Ladungseinheiten mit starker elastischer Verformbarkeit müssen hingegen „nachgiebiger“ gesichert werden, d.h. mit Gurten anstatt mit Ketten, mit weniger Vorspannkraft und mit größeren Zurrlängen.

Die dynamische Überhöhung von Zurrkräften wird bei der Konzeption von Sicherungsanordnungen derzeit ausschließlich durch die Festigkeitsreserve abgedeckt, die zwischen der zulässigen Belastung der Zurrmittel und deren Bruchkraft liegt. Diese Reserve beträgt in den meisten Fällen mindestens 100% der zulässigen Belastung. Das ist grundsätzlich ausreichend. Dabei darf aber nicht vergessen werden, dass diese Sicherheitsmarge im Straßenverkehr zu einem erheblichen Teil auch für andere Unsicherheiten vorgehalten werden muss.

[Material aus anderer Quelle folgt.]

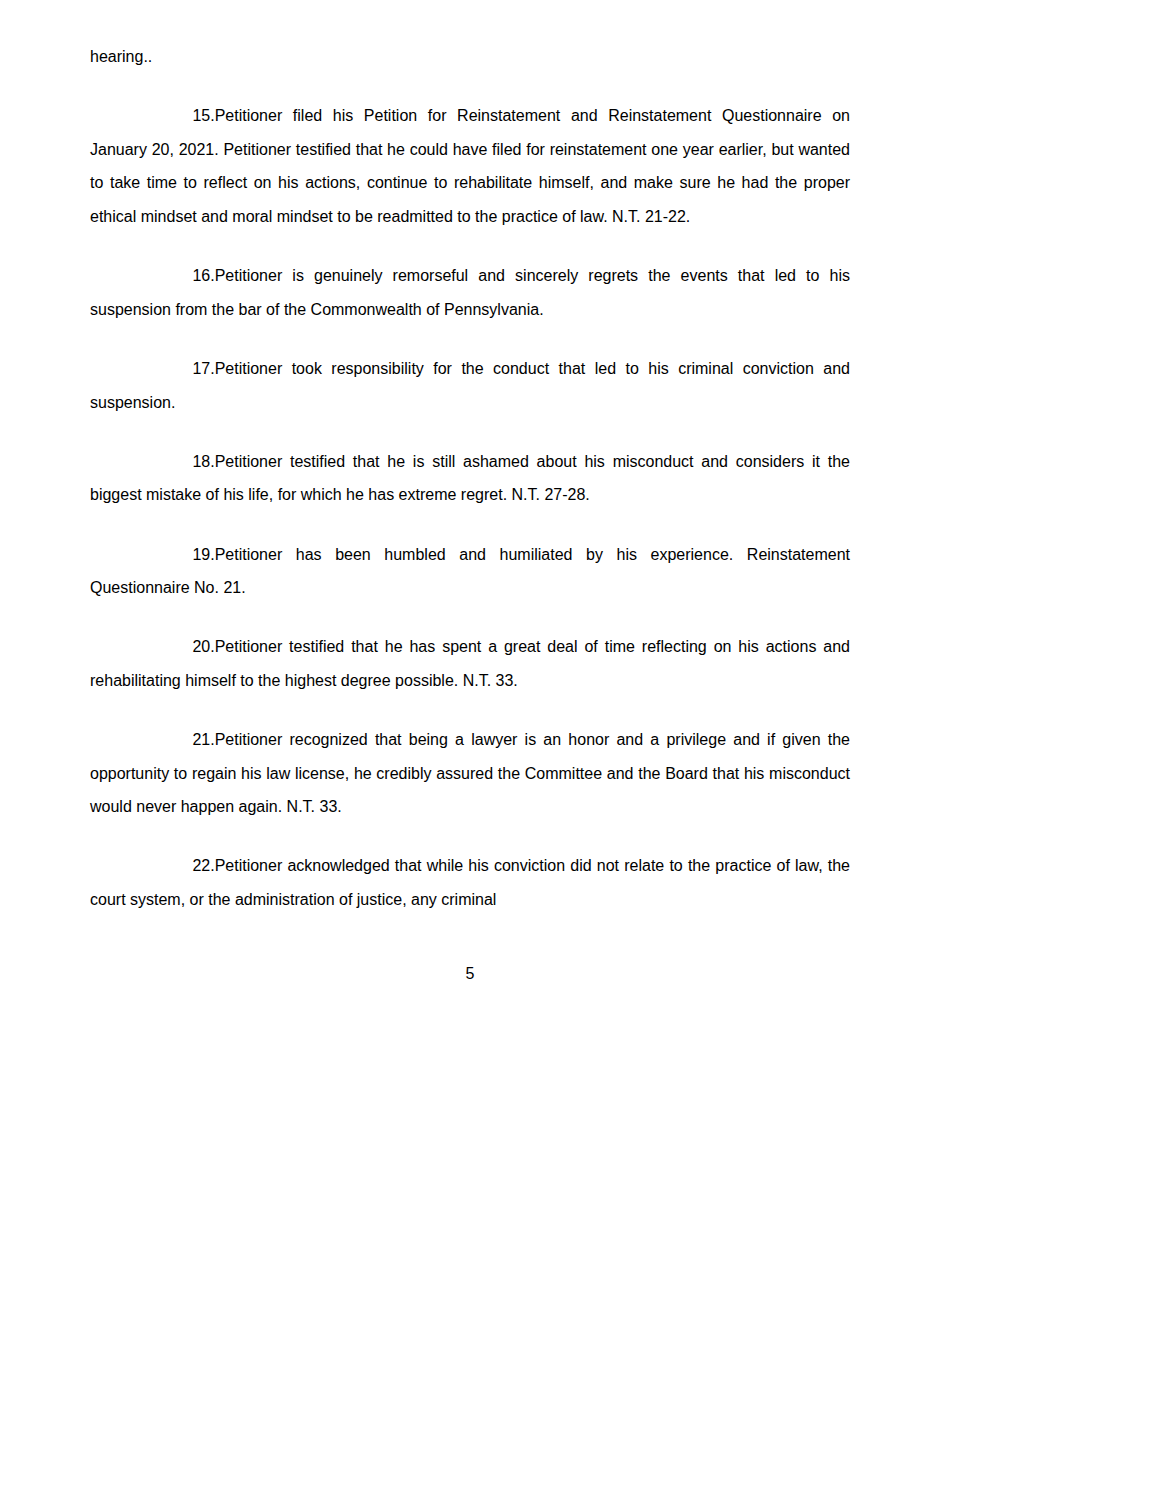hearing..
15. Petitioner filed his Petition for Reinstatement and Reinstatement Questionnaire on January 20, 2021. Petitioner testified that he could have filed for reinstatement one year earlier, but wanted to take time to reflect on his actions, continue to rehabilitate himself, and make sure he had the proper ethical mindset and moral mindset to be readmitted to the practice of law. N.T. 21-22.
16. Petitioner is genuinely remorseful and sincerely regrets the events that led to his suspension from the bar of the Commonwealth of Pennsylvania.
17. Petitioner took responsibility for the conduct that led to his criminal conviction and suspension.
18. Petitioner testified that he is still ashamed about his misconduct and considers it the biggest mistake of his life, for which he has extreme regret. N.T. 27-28.
19. Petitioner has been humbled and humiliated by his experience. Reinstatement Questionnaire No. 21.
20. Petitioner testified that he has spent a great deal of time reflecting on his actions and rehabilitating himself to the highest degree possible. N.T. 33.
21. Petitioner recognized that being a lawyer is an honor and a privilege and if given the opportunity to regain his law license, he credibly assured the Committee and the Board that his misconduct would never happen again. N.T. 33.
22. Petitioner acknowledged that while his conviction did not relate to the practice of law, the court system, or the administration of justice, any criminal
5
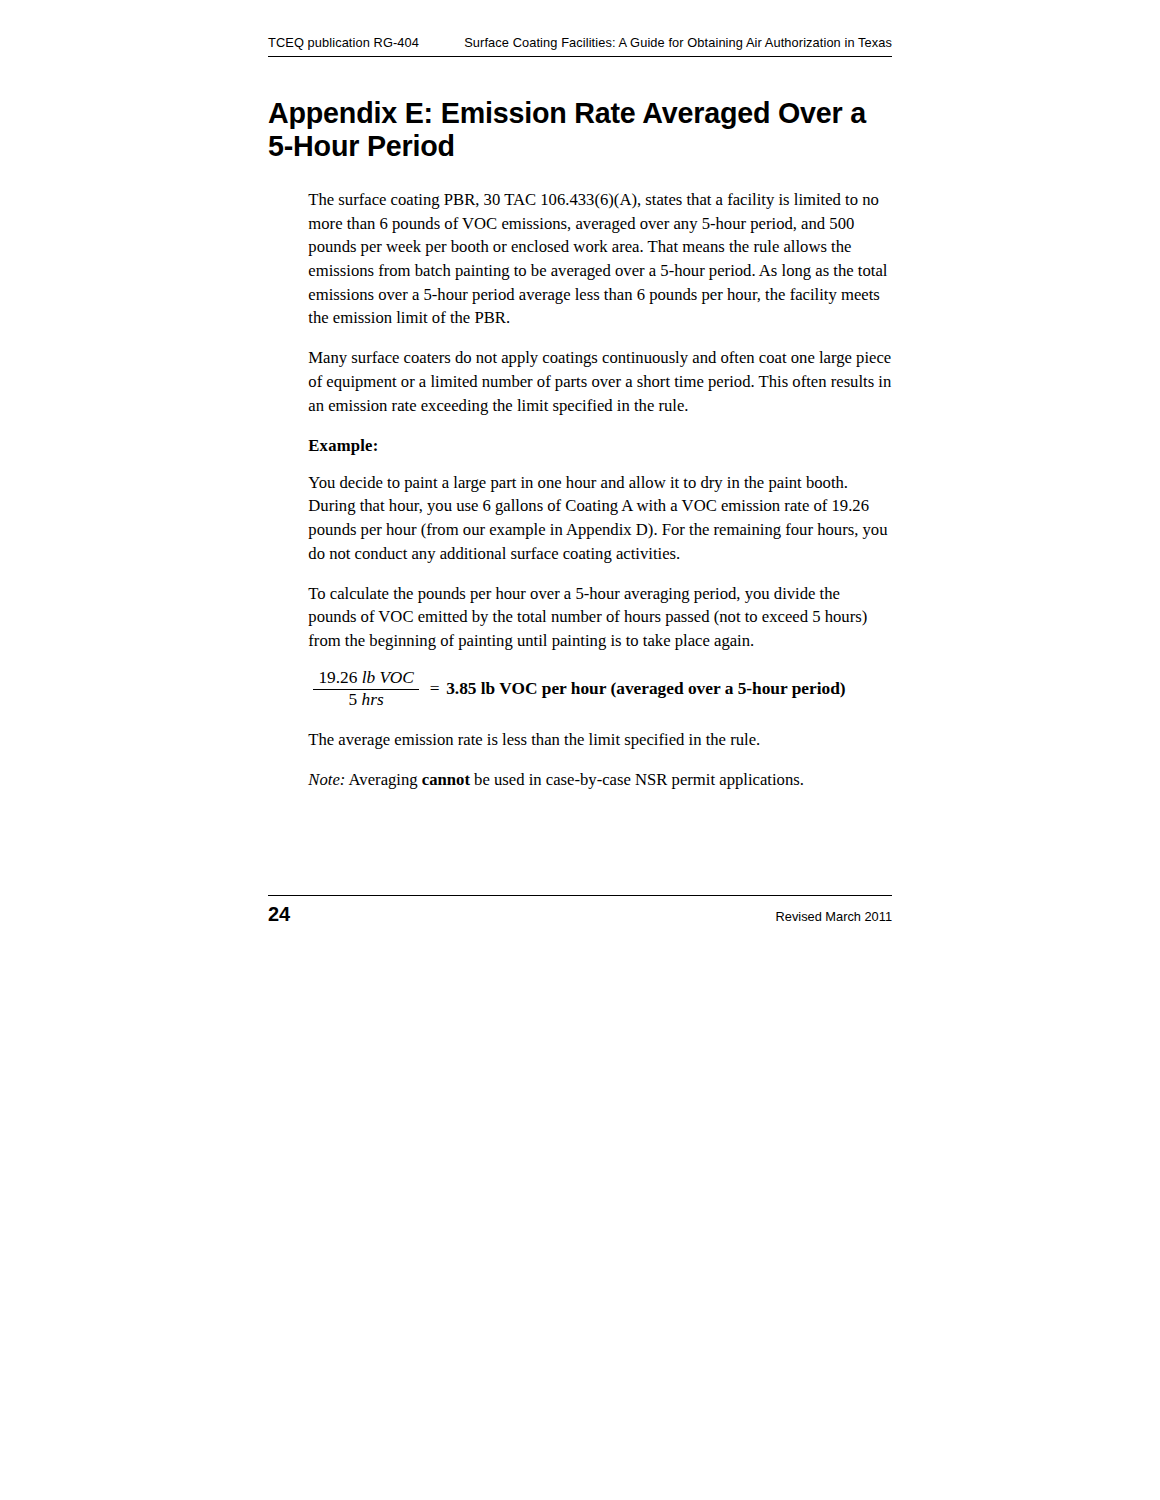TCEQ publication RG-404
Surface Coating Facilities: A Guide for Obtaining Air Authorization in Texas
Appendix E: Emission Rate Averaged Over a 5-Hour Period
The surface coating PBR, 30 TAC 106.433(6)(A), states that a facility is limited to no more than 6 pounds of VOC emissions, averaged over any 5-hour period, and 500 pounds per week per booth or enclosed work area. That means the rule allows the emissions from batch painting to be averaged over a 5-hour period. As long as the total emissions over a 5-hour period average less than 6 pounds per hour, the facility meets the emission limit of the PBR.
Many surface coaters do not apply coatings continuously and often coat one large piece of equipment or a limited number of parts over a short time period. This often results in an emission rate exceeding the limit specified in the rule.
Example:
You decide to paint a large part in one hour and allow it to dry in the paint booth. During that hour, you use 6 gallons of Coating A with a VOC emission rate of 19.26 pounds per hour (from our example in Appendix D). For the remaining four hours, you do not conduct any additional surface coating activities.
To calculate the pounds per hour over a 5-hour averaging period, you divide the pounds of VOC emitted by the total number of hours passed (not to exceed 5 hours) from the beginning of painting until painting is to take place again.
19.26 lb VOC 5 hrs = 3.85 lb VOC per hour (averaged over a 5-hour period)
The average emission rate is less than the limit specified in the rule.
Note: Averaging cannot be used in case-by-case NSR permit applications.
24
Revised March 2011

Das sind z.B. eine gewisse Abnutzung der Zurrelemente, statische Unbestimmtheit der Sicherungsanordnung und unsichere Einschätzung von Parametern (Zurrwinkel, Reibbeiwerte).

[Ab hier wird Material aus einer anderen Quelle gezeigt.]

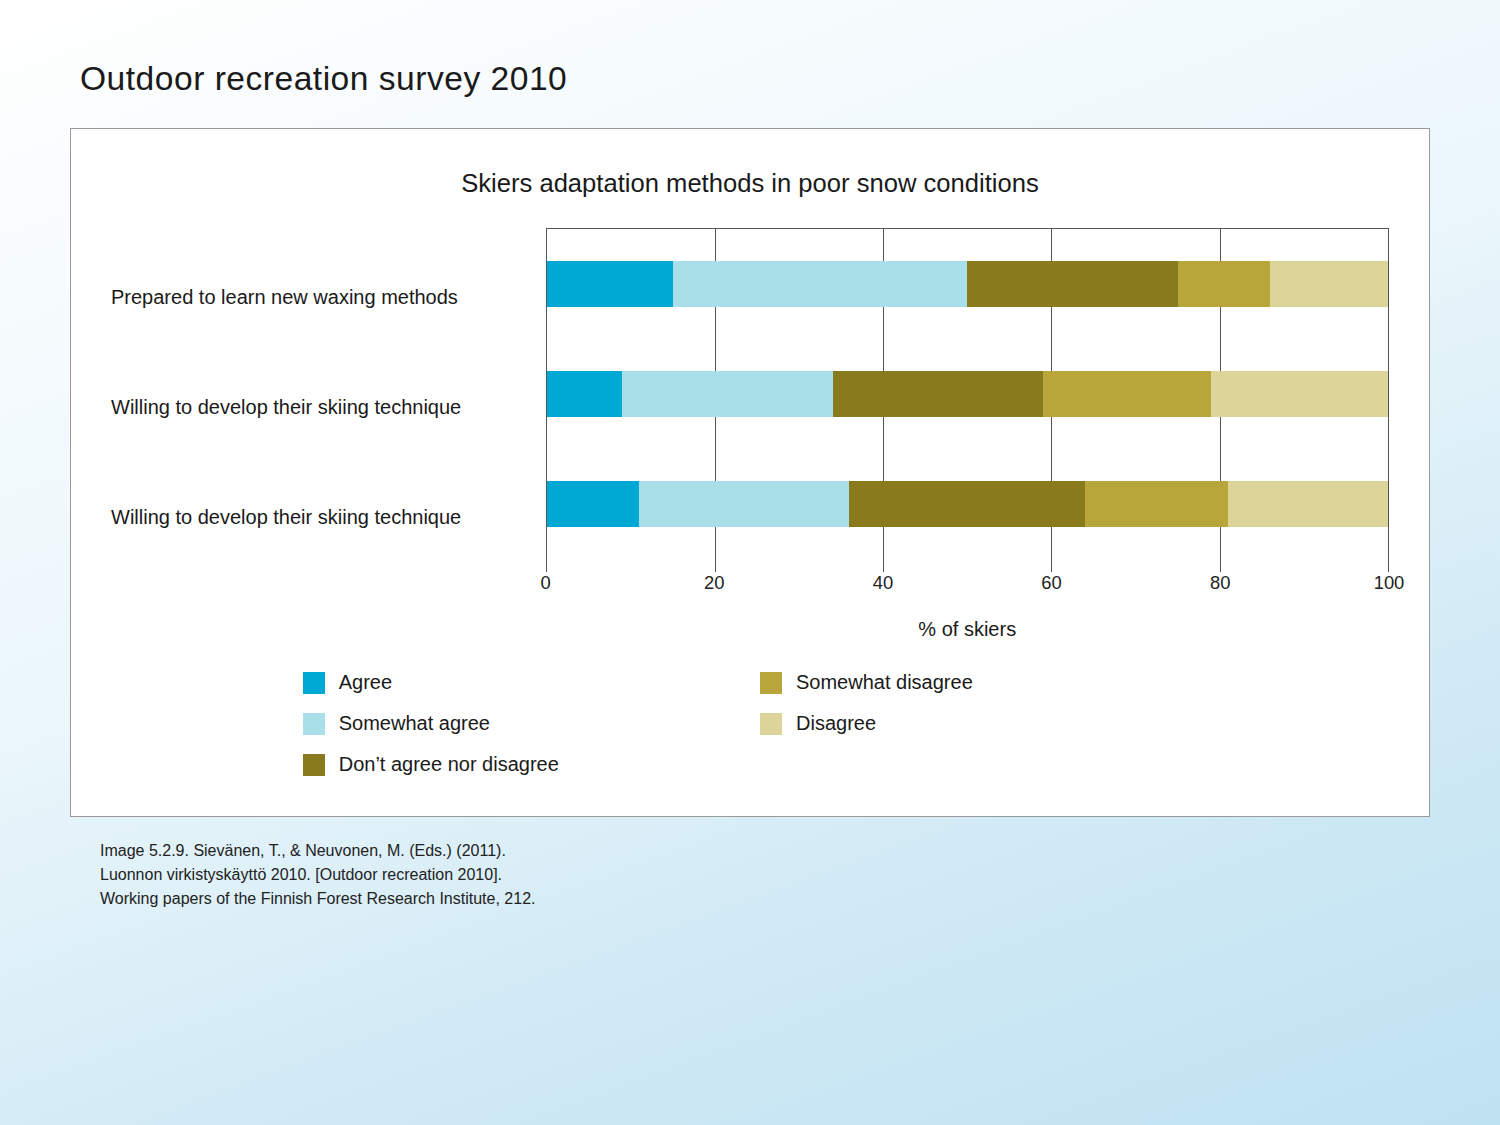Outdoor recreation survey 2010
Skiers adaptation methods in poor snow conditions
Prepared to learn new waxing methods
Willing to develop their skiing technique
Willing to develop their skiing technique
0
20
40
60
80
100
% of skiers
Agree
Somewhat disagree
Somewhat agree
Disagree
Don’t agree nor disagree
Image 5.2.9. Sievänen, T., & Neuvonen, M. (Eds.) (2011).
Luonnon virkistyskäyttö 2010. [Outdoor recreation 2010].
Working papers of the Finnish Forest Research Institute, 212.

Bei Ladungssicherungselementen aus Stahl mit ausgeprägter Streckgrenze kann die dynamische Überhöhung der Zurrkraft durchaus zu bleibenden Verformungen führen, weil die Festigkeitsreserve gegenüber der Streckgrenze deutlich kleiner ist als die Reserve gegenüber der Bruchgrenze. Derartige bleibende Verformungen sind ein Kriterium für das Auswechseln des betroffenen Teils.

Merke: Die mögliche dynamische Überhöhung von Zurrkräften ist eine unabwendbare Begleiterscheinung jeglicher Direktsicherung von Ladung.



Wichtiger Hinweis: Die vorgeschriebene Festigkeitsreserve zwischen Bruchkraft und zulässiger Belastung von Sicherungsmitteln darf bei der Konzeption oder Beurteilung von Direktsicherungen unter keinen Umständen als Vorwand für irgendwelche Zugeständnisse oder Nachlässigkeiten benutzt werden. Sie ist fester Bestandteil der vereinfachten Rechenmodelle. Ohne diese Reserve besitzen diese Rechenmodelle keine Praxistauglichkeit.